__Text excerpt__.
====================
ED-L2 is the vector word we can modify later.

(You'll also see I factored L2's 64x16 drawing code into a separate
word L3, but this change is unnecessary because L3 won't be used at
all once we're finished overriding L2 :D)

Here is the replacement for L2:
----------------------------------------------------------------
( Editor - fast direct-video display without cursor movement)   |
CODE (FAST-L2) ( afrom ato -- )   CLD,                          |
  $B800 #, DX MOV,   DX ES MOV, ( video segment)                |
  SI DX MOV,                    ( save reg.)                    |
  SI POP,  BX DI MOV,           ( arguments )                   |
  64 #, CX MOV, $072D #, AX MOV,   REP, AX STOS,  ( ------)     |
  16 #, CX MOV,   $20 #, AL MOV,   REP, AX STOS,  ( spaces)     |
  16 #, CX MOV,   BEGIN,   CX BX MOV,                           |
    64  #, CX MOV,   BEGIN,   AL LODS,   AX STOS,   LOOP,       |
                   $7C #, AL MOV,        AX STOS,   (      |)   |
    15  #, CX MOV, $20 #, AL MOV,   REP, AX STOS,   ( spaces)   |
    BX CX MOV,   LOOP,                                          |
  64 #, CX MOV,   $2D #, AL MOV,   REP, AX STOS,  ( ------)     |
  16 #, CX MOV,   $20 #, AL MOV,   REP, AX STOS,  ( spaces)     |
  DX SI MOV,   ( restore reg.)  BX POP,   ( fix up TOS)         |
NXT, END-CODE                                                   |
----------------------------------------------------------------

This code works by copying characters from the code BLOCK location
directly into video memory.  16-bit x86 processors use segmented memory
to bypass the 64kb boundary.  CGA+ text mode video memory is at segment
$B800, which is not the same segment where the code BLOCK lives --
so the copy must span segments.  Inline assembly is the easiest way
of accessing an alternate segment in Pygmy Forth, and is best for
speed anyhow, because we can use the x86 string instructions to copy
memory with minimum overhead.
====================
__Directions for this task__.
Copy out the Pygmy Forth editor display text word for word, from start to finish. The material that follows isn't needed for this.
====================
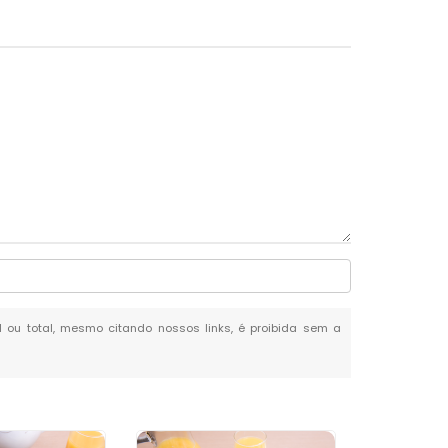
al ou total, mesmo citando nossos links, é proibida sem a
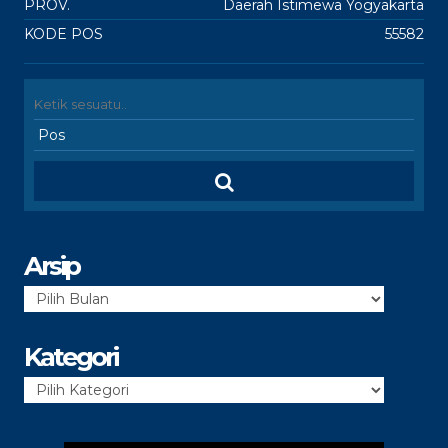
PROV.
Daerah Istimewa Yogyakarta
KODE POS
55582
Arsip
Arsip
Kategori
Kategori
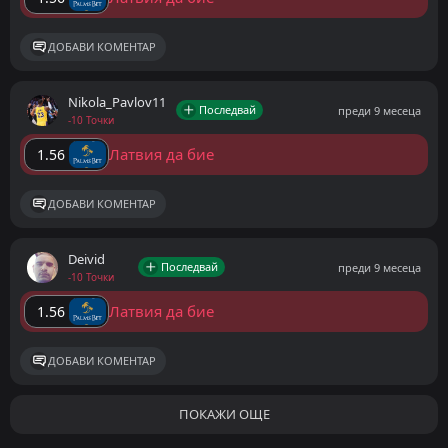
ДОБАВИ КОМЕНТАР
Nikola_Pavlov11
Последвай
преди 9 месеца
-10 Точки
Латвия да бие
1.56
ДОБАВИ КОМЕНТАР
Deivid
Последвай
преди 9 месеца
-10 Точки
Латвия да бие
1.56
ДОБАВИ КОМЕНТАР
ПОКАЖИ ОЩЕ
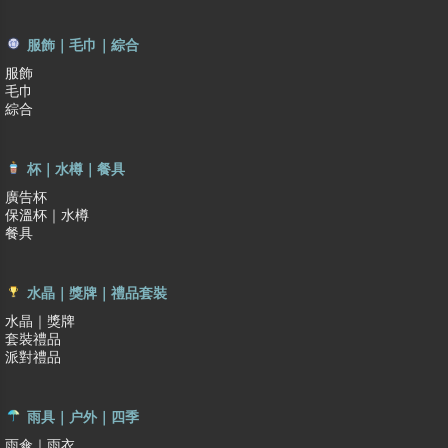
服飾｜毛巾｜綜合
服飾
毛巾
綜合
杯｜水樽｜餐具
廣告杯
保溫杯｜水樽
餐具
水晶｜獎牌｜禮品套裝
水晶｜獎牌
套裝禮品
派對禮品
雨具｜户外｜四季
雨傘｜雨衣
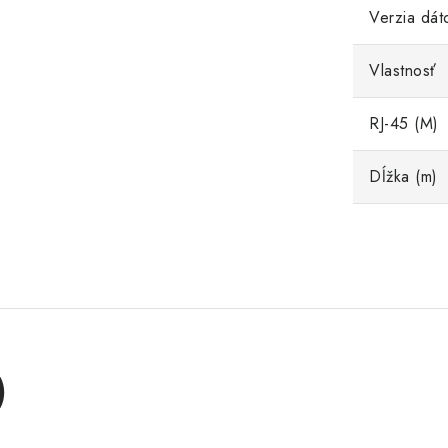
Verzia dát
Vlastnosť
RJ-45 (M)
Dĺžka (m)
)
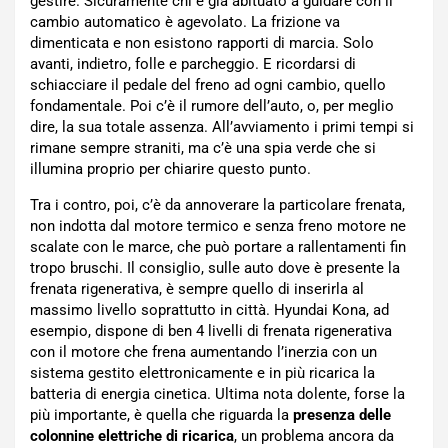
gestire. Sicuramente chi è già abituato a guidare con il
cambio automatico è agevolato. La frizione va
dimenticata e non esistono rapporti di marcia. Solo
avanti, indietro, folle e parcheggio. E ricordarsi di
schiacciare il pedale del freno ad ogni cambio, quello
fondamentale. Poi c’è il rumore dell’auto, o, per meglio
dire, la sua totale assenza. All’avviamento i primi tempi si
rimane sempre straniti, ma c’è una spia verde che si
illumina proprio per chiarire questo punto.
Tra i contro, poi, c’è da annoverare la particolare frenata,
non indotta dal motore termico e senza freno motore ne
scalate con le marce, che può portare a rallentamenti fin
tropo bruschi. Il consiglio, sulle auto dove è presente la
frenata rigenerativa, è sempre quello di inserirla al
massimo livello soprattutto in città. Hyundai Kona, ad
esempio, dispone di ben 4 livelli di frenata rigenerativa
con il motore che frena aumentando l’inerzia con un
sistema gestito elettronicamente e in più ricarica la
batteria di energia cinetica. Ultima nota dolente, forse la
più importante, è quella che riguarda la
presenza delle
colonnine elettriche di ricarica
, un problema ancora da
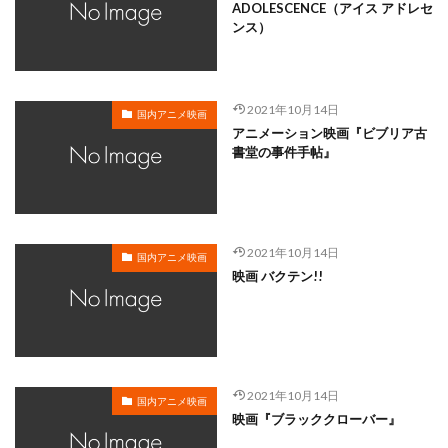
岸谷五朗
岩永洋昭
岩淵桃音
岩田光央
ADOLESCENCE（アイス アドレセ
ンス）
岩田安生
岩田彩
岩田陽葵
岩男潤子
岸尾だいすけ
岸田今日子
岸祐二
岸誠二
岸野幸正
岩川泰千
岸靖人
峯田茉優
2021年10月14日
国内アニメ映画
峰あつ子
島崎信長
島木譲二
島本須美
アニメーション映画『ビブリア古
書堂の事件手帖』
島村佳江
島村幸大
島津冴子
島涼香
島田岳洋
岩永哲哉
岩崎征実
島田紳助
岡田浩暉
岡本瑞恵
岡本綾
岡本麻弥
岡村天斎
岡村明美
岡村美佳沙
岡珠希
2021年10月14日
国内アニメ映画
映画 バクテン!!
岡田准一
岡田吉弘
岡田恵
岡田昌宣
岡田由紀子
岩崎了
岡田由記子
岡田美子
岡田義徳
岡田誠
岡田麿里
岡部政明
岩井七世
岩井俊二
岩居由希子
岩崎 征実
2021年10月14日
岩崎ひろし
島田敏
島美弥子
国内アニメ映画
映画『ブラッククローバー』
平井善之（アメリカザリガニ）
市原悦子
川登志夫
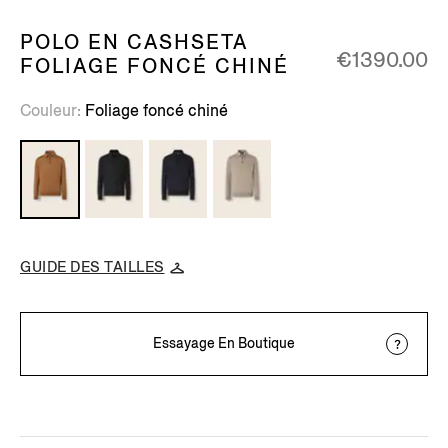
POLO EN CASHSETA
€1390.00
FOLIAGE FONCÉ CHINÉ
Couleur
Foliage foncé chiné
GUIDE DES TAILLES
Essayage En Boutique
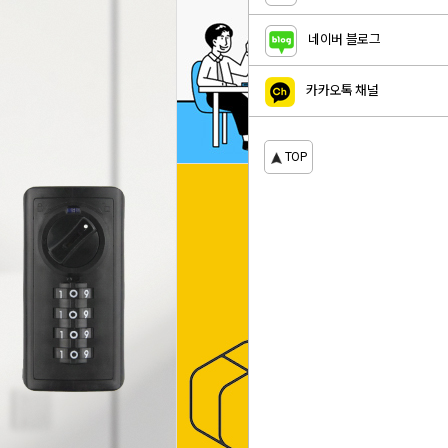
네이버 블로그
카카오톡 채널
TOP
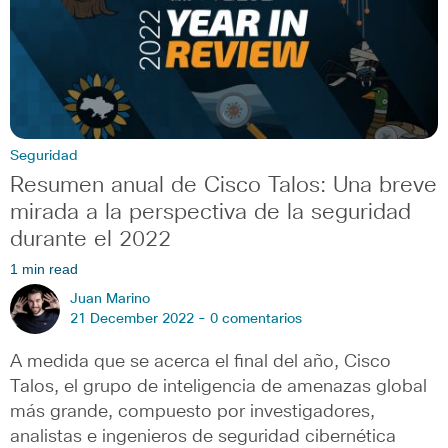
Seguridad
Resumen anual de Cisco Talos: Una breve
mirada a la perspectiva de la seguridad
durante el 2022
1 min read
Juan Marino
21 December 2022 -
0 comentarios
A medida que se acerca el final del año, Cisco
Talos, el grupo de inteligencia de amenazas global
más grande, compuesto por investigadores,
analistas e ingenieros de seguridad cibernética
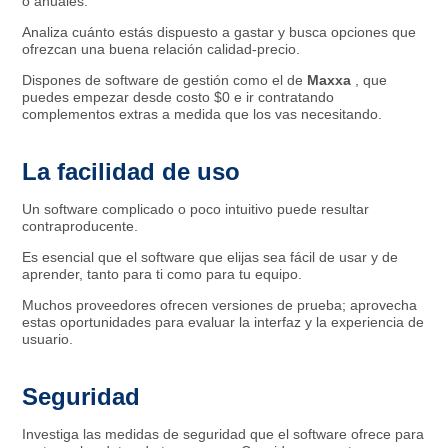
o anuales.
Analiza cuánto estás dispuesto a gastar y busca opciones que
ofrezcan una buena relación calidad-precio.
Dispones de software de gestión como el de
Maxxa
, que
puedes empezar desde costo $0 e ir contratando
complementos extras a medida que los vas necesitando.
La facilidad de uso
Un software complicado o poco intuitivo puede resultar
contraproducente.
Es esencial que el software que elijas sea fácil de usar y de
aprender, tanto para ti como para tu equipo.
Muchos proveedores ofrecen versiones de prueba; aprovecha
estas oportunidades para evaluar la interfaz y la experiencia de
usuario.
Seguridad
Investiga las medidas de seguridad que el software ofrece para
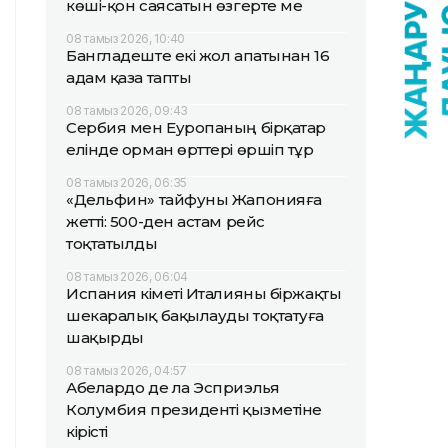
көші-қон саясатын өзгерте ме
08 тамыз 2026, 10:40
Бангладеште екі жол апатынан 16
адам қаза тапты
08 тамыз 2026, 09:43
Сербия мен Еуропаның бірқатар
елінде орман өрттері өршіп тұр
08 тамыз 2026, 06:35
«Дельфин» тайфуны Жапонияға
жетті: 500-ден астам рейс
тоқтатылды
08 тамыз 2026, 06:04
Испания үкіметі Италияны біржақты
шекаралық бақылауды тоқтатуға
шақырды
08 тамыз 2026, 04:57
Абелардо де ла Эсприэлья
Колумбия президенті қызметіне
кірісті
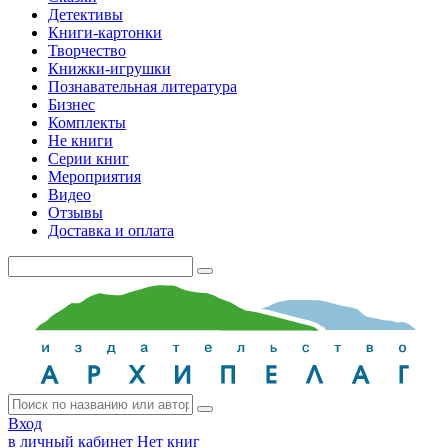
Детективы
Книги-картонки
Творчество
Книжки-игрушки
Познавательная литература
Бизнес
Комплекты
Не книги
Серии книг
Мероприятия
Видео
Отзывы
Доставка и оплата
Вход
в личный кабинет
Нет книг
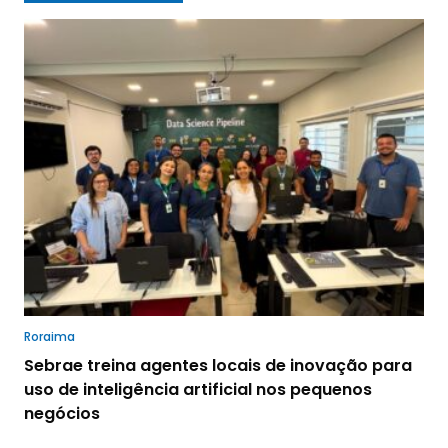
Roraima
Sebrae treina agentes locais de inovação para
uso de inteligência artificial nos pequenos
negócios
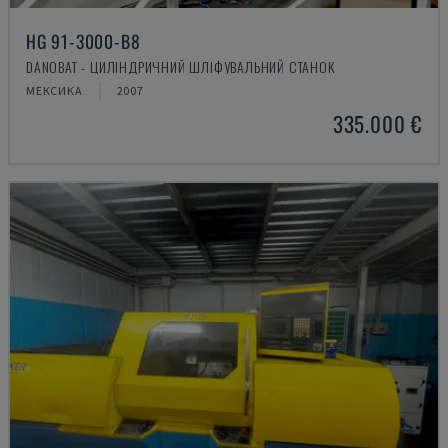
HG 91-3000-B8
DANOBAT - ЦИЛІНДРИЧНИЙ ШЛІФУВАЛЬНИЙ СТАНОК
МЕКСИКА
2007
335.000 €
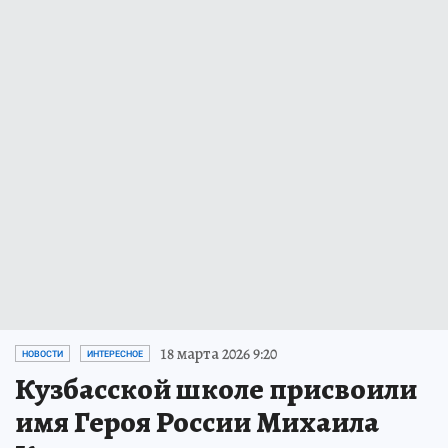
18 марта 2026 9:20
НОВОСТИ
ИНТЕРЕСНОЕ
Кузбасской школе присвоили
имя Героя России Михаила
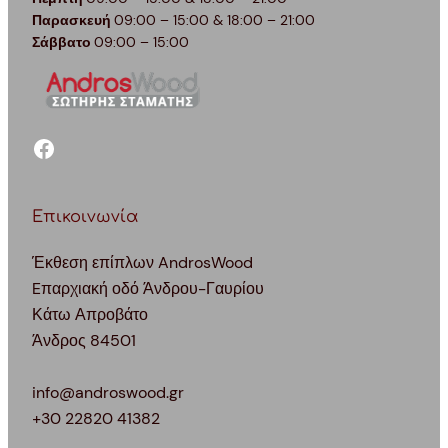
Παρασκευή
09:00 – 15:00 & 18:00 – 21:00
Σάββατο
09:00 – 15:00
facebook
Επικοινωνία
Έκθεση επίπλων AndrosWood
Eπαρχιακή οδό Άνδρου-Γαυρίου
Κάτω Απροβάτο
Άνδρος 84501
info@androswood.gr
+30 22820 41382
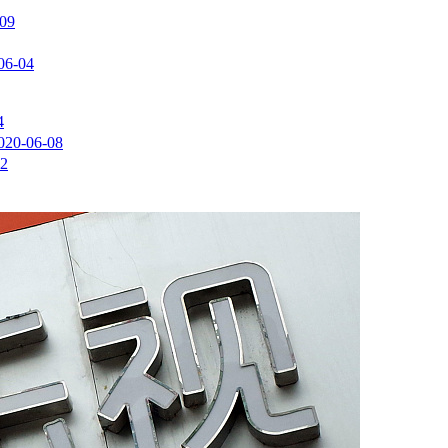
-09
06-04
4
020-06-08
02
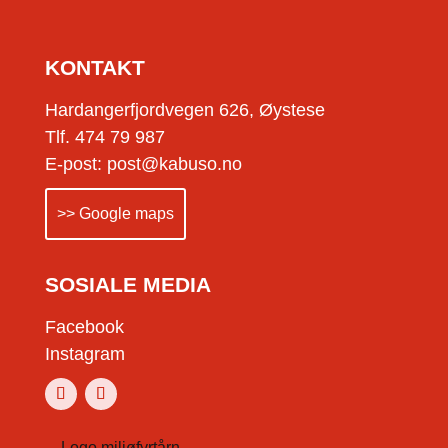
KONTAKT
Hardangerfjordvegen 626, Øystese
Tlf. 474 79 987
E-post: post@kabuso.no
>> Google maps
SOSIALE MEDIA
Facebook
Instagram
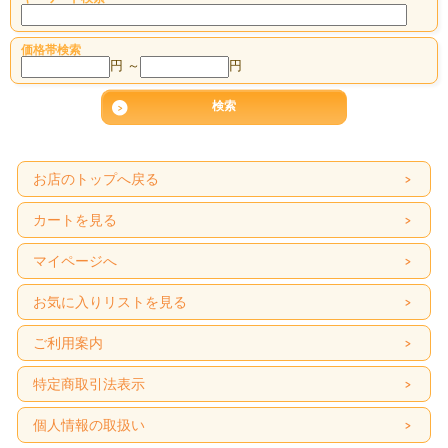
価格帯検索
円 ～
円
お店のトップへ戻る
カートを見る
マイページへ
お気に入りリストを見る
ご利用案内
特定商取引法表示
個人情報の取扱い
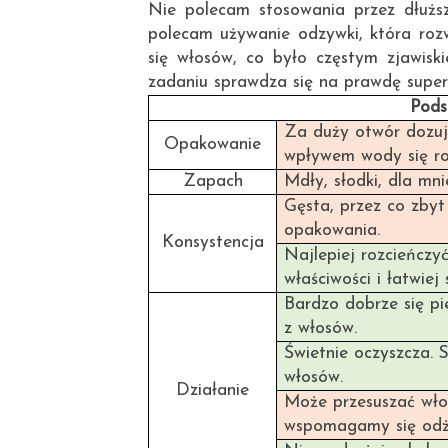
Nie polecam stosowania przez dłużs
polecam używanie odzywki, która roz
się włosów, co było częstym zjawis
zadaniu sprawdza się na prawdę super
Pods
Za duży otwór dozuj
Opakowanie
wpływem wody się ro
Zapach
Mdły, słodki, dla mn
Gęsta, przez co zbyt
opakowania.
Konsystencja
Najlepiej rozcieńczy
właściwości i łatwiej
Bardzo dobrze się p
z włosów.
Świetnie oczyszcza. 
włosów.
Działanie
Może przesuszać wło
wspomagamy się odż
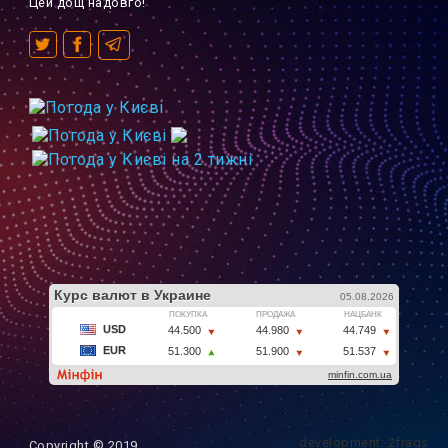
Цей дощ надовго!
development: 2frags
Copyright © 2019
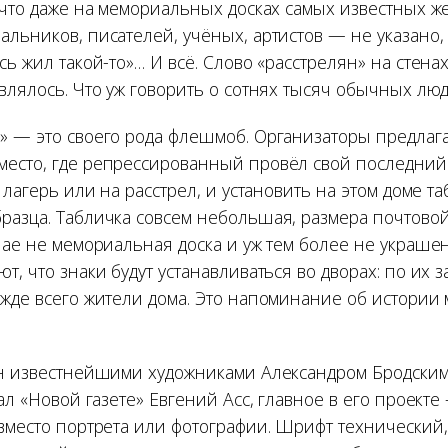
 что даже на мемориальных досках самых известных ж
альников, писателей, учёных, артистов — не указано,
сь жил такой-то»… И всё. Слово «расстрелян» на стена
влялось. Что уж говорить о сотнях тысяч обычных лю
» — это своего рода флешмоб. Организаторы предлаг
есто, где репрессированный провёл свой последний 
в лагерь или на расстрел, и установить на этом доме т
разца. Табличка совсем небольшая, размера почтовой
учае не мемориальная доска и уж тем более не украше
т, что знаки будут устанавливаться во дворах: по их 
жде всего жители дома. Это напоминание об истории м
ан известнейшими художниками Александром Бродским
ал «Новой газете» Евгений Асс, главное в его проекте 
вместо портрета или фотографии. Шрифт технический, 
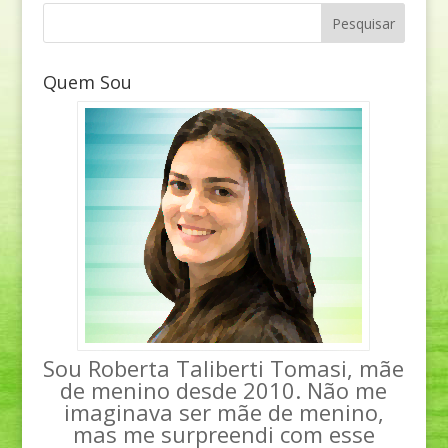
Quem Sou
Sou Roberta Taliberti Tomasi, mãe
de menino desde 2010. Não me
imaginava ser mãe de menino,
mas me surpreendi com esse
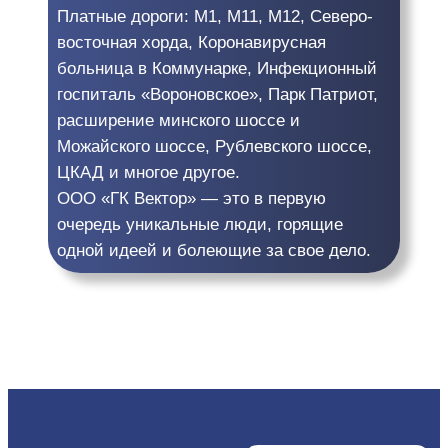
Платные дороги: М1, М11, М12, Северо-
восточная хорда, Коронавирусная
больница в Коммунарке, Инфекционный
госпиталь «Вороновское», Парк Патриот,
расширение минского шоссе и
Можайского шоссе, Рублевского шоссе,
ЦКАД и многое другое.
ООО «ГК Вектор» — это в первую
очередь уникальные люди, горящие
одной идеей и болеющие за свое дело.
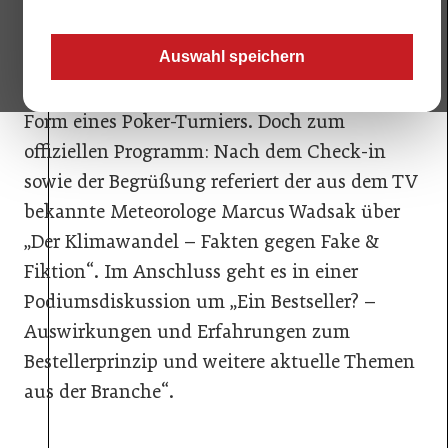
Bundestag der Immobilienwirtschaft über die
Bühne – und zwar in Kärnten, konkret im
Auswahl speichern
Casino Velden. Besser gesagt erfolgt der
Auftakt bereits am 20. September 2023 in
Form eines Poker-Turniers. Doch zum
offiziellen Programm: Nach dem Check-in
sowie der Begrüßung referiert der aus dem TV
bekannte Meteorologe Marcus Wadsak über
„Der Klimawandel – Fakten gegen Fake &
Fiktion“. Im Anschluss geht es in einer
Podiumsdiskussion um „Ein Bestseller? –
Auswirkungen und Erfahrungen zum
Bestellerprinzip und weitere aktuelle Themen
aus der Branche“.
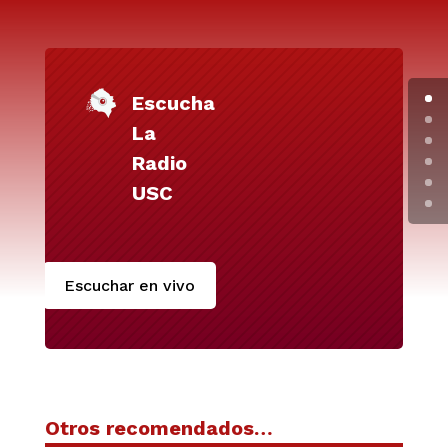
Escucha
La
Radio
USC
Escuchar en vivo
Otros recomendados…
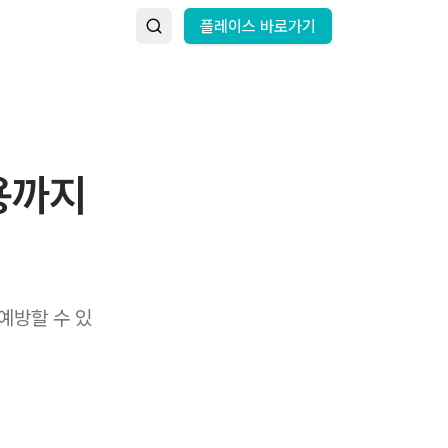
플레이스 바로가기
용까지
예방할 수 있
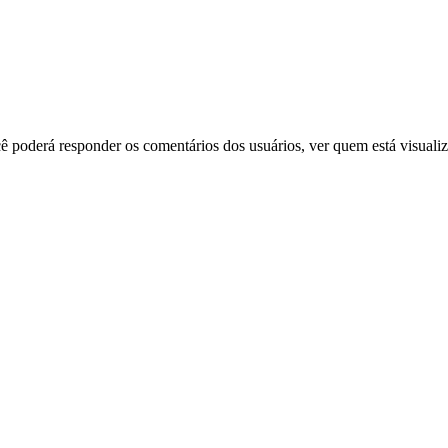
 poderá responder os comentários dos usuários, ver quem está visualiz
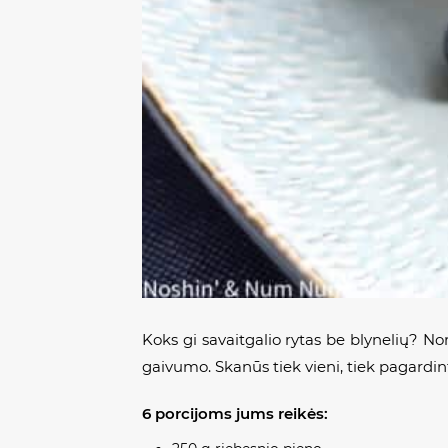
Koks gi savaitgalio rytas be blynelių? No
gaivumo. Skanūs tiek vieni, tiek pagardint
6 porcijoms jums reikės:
====================
__Result__.
ED-L2 is the vector word we can modify later.

(You'll also see I factored L2's 64x16 drawing code into a separate
word L3, but this change is unnecessary because L3 won't be used at
all once we're finished overriding L2 :D)

Here is the replacement for L2:
----------------------------------------------------------------
( Editor - fast direct-video display without cursor movement)   |
CODE (FAST-L2) ( afrom ato -- )   CLD,                          |
  $B800 #, DX MOV,   DX ES MOV, ( video segment)                |
  SI DX MOV,                    ( save reg.)                    |
  SI POP,  BX DI MOV,           ( arguments )                   |
  64 #, CX MOV, $072D #, AX MOV,   REP, AX STOS,  ( ------)     |
  16 #, CX MOV,   $20 #, AL MOV,   REP, AX STOS,  ( spaces)     |
  16 #, CX MOV,   BEGIN,   CX BX MOV,                           |
    64  #, CX MOV,   BEGIN,   AL LODS,   AX STOS,   LOOP,       |
                   $7C #, AL MOV,        AX STOS,   (      |)   |
    15  #, CX MOV, $20 #, AL MOV,   REP, AX STOS,   ( spaces)   |
    BX CX MOV,   LOOP,                                          |
  64 #, CX MOV,   $2D #, AL MOV,   REP, AX STOS,  ( ------)     |
  16 #, CX MOV,   $20 #, AL MOV,   REP, AX STOS,  ( spaces)     |
  DX SI MOV,   ( restore reg.)  BX POP,   ( fix up TOS)         |
NXT, END-CODE                                                   |
----------------------------------------------------------------

This code works by copying characters from the code BLOCK location
directly into video memory.  16-bit x86 processors use segmented memory
to bypass the 64kb boundary.  CGA+ text mode video memory is at segment
$B800, which is not the same segment where the code BLOCK lives --
so the copy must span segments.  Inline assembly is the easiest way
of accessing an alternate segment in Pygmy Forth, and is best for
speed anyhow, because we can use the x86 string instructions to copy
memory with minimum overhead.